Newman University graphic design students collaborated this year to continue the university’s relationship with Catholic Charities and the creation of its Christmas appeal.
This is the fifth year Newman has contributed to the organization’s efforts, but the first year for Laura Scholl, assistant professor of graphic design and digital art, to take on the project.
“It was challenging to do it at the first of the year,” she said. “You don’t know the students yet and the project had a short deadline. But the students worked really hard. It was a good experience for them.”
Scholl said the students worked for a little over a month on the project. Five students, all graphic design majors, are in the Newman layout and production class that worked on the appeal: Elizabeth Harrison; James Pegues; Jessica Roberts; Cheyenne Rouse, and Abby Schmeidler. The theme the students developed in collaboration with Catholic Charities is “Give the Gift of Friendship.”
“We provided them the inspiration and then all students contributed to the design,” said Director of Communications and Marketing for Catholic Charities Heather Welch. “We have a nice campaign for this year that I think will be very successful.”
Welch said the appeal was mailed to 45,000 households throughout the Wichita Diocese, and that funds raised from the appeal will support the organization’s three family housing programs: St. Anthony Family Shelter, Harbor House and The Mount at Catholic Charities - Housing Services Program.

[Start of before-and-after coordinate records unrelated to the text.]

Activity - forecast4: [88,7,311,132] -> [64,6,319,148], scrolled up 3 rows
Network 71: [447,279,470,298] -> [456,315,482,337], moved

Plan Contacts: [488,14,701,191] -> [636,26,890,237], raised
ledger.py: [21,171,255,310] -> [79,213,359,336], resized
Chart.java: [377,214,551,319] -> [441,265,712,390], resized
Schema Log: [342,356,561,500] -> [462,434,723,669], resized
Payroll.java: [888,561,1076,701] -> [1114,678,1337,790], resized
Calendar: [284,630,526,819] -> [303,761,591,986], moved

The St. Anthony Shelter provides families with basic needs, assistance and support to gain stable housing, as well as education and referrals to community resources. Harbor House for women and children who are victims of domestic abuse provides a safe place to stay and support services including counseling, education, assistance with employment and referrals to housing and community resources. The Mount is a new family enrichment complex that includes a residential housing program for families and single and pregnant women who are on the road to permanent housing.
In previous years, Newman students competed against one another and designed their own appeals, and Catholic Charities would pick its favorite. Scholl said she decided to make the project collaborative this year so students could work together and all use the appeal as part of their portfolios after graduation. The students did not receive grades or extra credit for the work; it was handled as a service project. Scholl said she hopes to do the project again next year in the spring semester as a final project for students, to give them more time to work on the card in addition to several ancillary pieces, and receive a grade for their work.
Scholl said that, overall, she thinks the project was a great opportunity for the students to experience working with actual clients.
“It was practical experience for the students,” she said. “They learned a lot about the dynamics of working with a client, as well as brainstorming and developing their ideas. They all supported each other in the critiques of work, offering ideas and improvements. It was a real world experience, not just the ideas or the artwork, but they saw that you have to learn about the organizations to do the work. It was expanding for students. It was a real project.”